▶ _EXERCISE REQUIREMENTS_: Please arrange the data from its first line through the line containing "genus: Philanthus" as a two-column CSV headed field and value, with one row per line. Put each entry in its own quoted field and replace any line breaks with spaces.

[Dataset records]
═══
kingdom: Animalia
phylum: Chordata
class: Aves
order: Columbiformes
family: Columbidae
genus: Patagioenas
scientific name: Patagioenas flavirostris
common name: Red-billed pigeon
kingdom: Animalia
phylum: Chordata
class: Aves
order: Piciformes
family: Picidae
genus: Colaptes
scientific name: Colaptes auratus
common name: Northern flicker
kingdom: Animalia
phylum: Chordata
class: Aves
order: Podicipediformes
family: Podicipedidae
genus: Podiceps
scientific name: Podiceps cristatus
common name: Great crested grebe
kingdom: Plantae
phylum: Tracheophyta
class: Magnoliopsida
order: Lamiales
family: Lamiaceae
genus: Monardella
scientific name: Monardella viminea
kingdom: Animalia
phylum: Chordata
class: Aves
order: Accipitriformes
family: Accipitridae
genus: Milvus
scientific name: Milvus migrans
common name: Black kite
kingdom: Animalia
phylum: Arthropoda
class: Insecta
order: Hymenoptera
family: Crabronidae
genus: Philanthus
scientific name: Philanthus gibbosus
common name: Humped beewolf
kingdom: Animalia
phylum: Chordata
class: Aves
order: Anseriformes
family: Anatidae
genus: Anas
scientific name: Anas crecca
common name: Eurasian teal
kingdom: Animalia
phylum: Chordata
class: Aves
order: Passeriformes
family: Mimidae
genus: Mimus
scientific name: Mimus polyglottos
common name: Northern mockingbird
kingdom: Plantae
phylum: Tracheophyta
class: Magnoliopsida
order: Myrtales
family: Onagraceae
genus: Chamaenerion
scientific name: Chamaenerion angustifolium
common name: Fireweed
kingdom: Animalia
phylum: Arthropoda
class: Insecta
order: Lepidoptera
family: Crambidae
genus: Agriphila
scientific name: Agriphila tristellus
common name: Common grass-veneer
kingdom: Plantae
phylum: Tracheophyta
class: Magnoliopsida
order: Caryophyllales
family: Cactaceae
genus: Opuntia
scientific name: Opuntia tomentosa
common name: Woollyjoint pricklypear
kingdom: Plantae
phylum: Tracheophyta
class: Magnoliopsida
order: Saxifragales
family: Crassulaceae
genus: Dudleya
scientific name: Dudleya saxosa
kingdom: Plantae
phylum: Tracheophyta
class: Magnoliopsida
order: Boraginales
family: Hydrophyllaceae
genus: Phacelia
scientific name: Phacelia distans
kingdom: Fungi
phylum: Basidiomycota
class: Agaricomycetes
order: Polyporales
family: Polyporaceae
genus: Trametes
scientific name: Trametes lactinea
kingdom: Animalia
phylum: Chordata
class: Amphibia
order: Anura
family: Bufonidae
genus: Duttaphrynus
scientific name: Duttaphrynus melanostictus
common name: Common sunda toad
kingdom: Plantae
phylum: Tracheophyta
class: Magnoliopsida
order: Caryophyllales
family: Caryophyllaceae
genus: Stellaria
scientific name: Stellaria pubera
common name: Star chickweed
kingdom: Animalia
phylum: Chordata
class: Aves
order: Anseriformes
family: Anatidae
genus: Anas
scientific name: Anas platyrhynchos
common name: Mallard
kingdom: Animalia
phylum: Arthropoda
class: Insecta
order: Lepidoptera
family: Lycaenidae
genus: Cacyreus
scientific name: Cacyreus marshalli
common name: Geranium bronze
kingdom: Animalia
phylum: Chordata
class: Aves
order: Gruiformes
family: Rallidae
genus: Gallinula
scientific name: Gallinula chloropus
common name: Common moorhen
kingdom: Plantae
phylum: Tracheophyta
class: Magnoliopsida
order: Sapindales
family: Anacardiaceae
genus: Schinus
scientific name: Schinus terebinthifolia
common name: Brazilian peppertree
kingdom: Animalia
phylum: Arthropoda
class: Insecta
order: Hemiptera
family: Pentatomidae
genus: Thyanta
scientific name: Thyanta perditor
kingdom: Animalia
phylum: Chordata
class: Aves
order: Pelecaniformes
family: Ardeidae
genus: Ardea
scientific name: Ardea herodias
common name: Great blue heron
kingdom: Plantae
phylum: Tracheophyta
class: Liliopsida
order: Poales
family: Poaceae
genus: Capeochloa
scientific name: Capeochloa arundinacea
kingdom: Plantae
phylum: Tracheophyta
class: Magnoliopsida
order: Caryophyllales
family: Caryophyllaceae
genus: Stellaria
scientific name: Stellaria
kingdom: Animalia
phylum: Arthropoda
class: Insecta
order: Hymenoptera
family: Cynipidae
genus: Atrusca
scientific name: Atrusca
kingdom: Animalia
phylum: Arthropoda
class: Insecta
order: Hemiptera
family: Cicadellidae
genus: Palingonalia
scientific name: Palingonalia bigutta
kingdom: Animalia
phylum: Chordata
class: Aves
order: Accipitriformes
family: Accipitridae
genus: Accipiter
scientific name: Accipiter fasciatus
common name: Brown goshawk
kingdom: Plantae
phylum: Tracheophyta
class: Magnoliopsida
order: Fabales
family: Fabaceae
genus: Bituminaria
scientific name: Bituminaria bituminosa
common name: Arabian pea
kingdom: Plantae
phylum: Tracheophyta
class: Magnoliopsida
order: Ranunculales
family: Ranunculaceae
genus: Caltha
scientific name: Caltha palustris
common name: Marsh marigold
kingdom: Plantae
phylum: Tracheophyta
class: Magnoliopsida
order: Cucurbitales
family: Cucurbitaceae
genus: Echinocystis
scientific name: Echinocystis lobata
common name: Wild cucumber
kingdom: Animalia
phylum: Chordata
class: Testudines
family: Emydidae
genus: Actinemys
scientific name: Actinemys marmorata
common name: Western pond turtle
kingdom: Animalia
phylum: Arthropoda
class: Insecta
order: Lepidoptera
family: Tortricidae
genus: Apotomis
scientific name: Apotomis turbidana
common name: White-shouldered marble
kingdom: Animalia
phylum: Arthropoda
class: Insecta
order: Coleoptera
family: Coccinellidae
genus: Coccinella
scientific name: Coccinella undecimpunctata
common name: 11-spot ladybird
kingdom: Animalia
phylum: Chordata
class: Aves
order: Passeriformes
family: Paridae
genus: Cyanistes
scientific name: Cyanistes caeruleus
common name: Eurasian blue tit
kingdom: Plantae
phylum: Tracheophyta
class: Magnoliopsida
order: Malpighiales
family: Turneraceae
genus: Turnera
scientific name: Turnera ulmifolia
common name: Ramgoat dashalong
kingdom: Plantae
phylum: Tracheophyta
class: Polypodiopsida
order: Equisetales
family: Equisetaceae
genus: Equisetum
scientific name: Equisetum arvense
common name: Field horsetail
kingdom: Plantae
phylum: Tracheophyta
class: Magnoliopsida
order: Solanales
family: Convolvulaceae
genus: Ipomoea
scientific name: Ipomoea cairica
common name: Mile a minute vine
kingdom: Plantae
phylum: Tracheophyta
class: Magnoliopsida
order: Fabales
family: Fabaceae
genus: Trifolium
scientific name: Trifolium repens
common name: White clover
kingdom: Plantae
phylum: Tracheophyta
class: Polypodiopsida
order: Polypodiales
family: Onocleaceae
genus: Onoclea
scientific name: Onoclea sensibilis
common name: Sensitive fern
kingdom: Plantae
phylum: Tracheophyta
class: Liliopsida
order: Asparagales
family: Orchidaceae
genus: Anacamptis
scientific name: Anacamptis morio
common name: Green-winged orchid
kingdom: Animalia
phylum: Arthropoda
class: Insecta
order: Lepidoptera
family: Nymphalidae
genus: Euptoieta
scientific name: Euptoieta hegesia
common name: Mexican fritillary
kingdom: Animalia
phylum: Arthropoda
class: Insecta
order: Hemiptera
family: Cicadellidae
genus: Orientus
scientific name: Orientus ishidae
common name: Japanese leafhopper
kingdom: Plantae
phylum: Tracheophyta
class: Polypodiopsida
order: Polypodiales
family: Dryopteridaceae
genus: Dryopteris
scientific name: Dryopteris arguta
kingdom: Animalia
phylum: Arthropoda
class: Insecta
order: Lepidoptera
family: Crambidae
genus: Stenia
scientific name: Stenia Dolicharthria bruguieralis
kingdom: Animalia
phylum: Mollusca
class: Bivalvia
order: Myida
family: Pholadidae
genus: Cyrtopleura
═══
▶ _THE COMPLETED TASK_:
field,value
"kingdom:","Animalia"
"phylum:","Chordata"
"class:","Aves"
"order:","Columbiformes"
"family:","Columbidae"
"genus:","Patagioenas"
"scientific name:","Patagioenas flavirostris"
"common name:","Red-billed pigeon"
"kingdom:","Animalia"
"phylum:","Chordata"
"class:","Aves"
"order:","Piciformes"
"family:","Picidae"
"genus:","Colaptes"
"scientific name:","Colaptes auratus"
"common name:","Northern flicker"
"kingdom:","Animalia"
"phylum:","Chordata"
"class:","Aves"
"order:","Podicipediformes"
"family:","Podicipedidae"
"genus:","Podiceps"
"scientific name:","Podiceps cristatus"
"common name:","Great crested grebe"
"kingdom:","Plantae"
"phylum:","Tracheophyta"
"class:","Magnoliopsida"
"order:","Lamiales"
"family:","Lamiaceae"
"genus:","Monardella"
"scientific name:","Monardella viminea"
"kingdom:","Animalia"
"phylum:","Chordata"
"class:","Aves"
"order:","Accipitriformes"
"family:","Accipitridae"
"genus:","Milvus"
"scientific name:","Milvus migrans"
"common name:","Black kite"
"kingdom:","Animalia"
"phylum:","Arthropoda"
"class:","Insecta"
"order:","Hymenoptera"
"family:","Crabronidae"
"genus:","Philanthus"